Many companies aren't ready to empower engineers with the autonomy this pace asks for. Leadership doesn't always see engineers as strategic thinkers. Convincing people that your engineers aren't just coders anymore, that they're making calls about what to build and how it fits the system, is part of the work. The gap shows up fast when the bottleneck moves. Enabling faster, informed decisions without endless review cycles means clarifying who has authority, what needs alignment, and what can ship without a committee. That's governance and curation, and it's becoming a bigger part of the job.
I'm not pretending to have this figured out. We have folks at Zapier focused specifically on developer impact and productivity, and a lot of the real work is happening there. What I'm doing is paying attention to what loosening the code bottleneck reveals.
For PR reviews: I'm interested in how we size review capacity, who does it, and how we avoid making it the place where velocity dies. That might mean clearer ownership (who reviews what), smaller PRs, lighter-weight or even solely AI-powered review for low-risk changes, or better tooling so reviewers can move faster without sacrificing quality. I don't have a single playbook. I'm watching what works.

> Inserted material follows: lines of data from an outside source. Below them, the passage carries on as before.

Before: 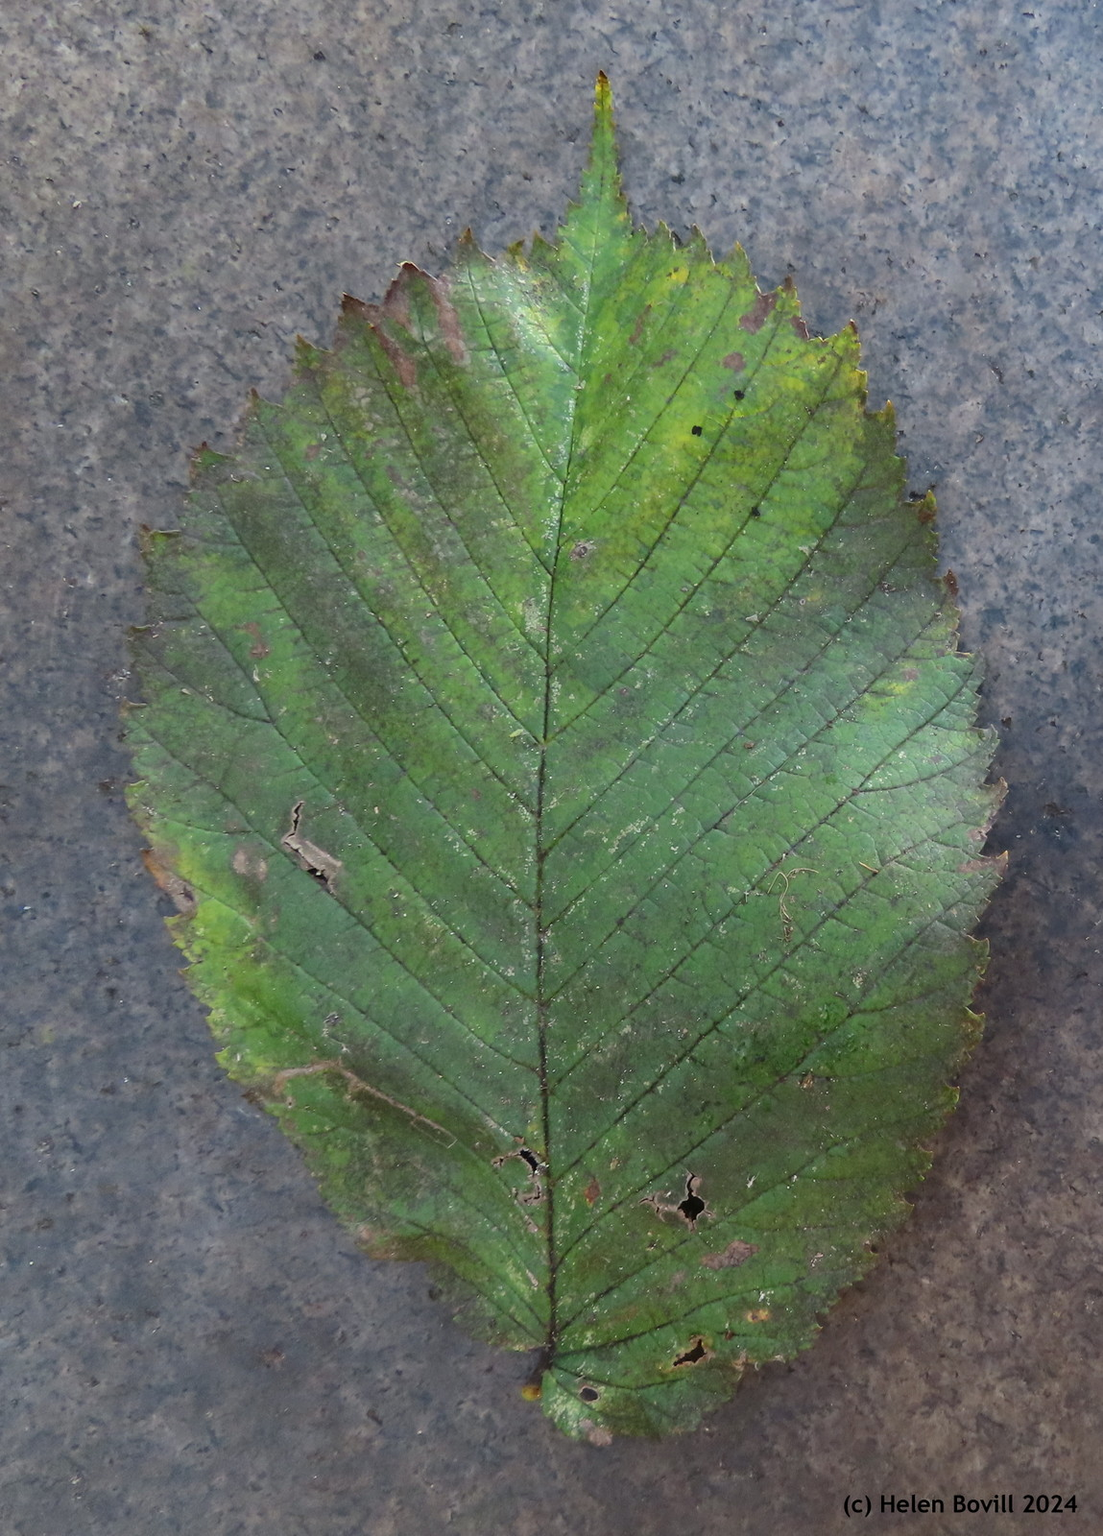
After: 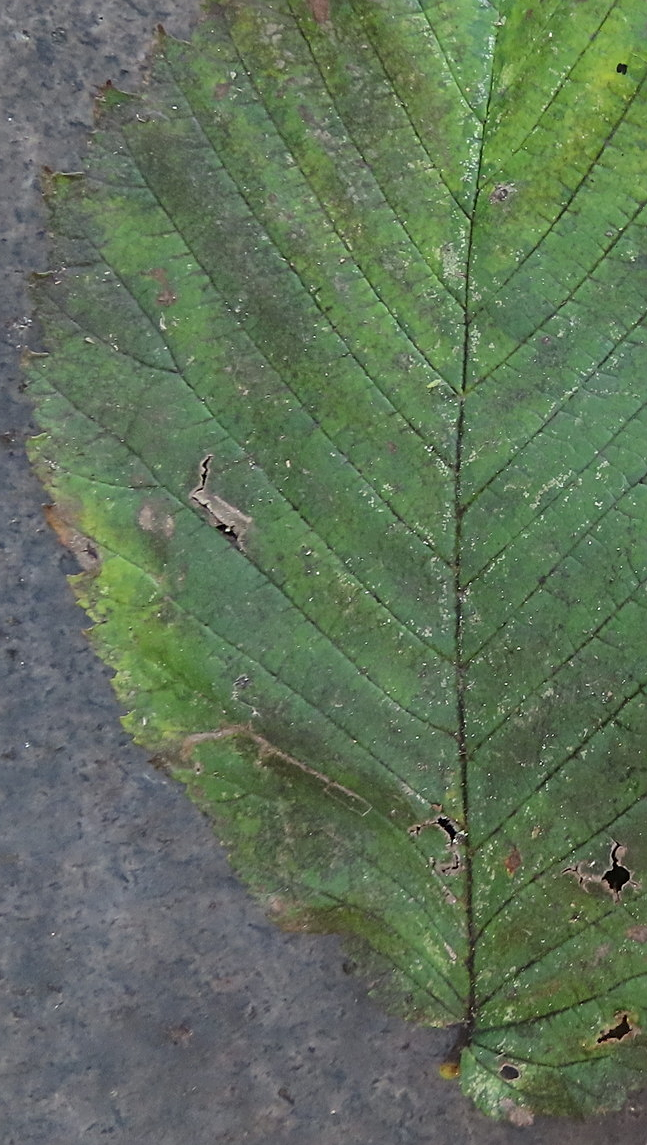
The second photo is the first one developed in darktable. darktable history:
crop: left 9.133%, top 23.754%, right 34.498%, bottom 4.655%
tone curve: color space Lab, independent channels, preserve colors none
contrast brightness saturation: saturation -0.031
shadows and highlights: low approximation 0.01, soften with gaussian
sharpen: amount 0.493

For decision-making: I'm paying more attention to how we decide what to do with the options we can now generate so easily (what to invest in, what to ship, what to kill) and who has authority to make those calls. The goal is to make sure we're not stuck when we have more possibilities than we know what to do with. I'm also paying attention to whether we're set up for it. A lot of companies aren't ready to empower engineers with the autonomy this pace asks for, and leadership doesn't always see engineers as strategic thinkers yet. That gap shows up fast when the bottleneck moves.
If you're in a team or org that's leaning into AI for development, you're probably feeling some version of this. The bottleneck shift is a useful lens. The feedback loop shortens with AI, and the focus shifts to higher-order problems: architecture, design, strategic decisions. Still very much a human-centric problem, just a different kind.
Slowing down AI adoption isn't the solution here. We should stop assuming that "faster code" automatically means "faster outcomes," and we start deliberately investing in the parts of the process that are now the constraint.
I'm treating this as a learning tool. When code stops being the bottleneck, you get a clearer picture of where your process was already fragile. The next step is to notice where things are piling up and start treating review and decision-making as the constraints they've become.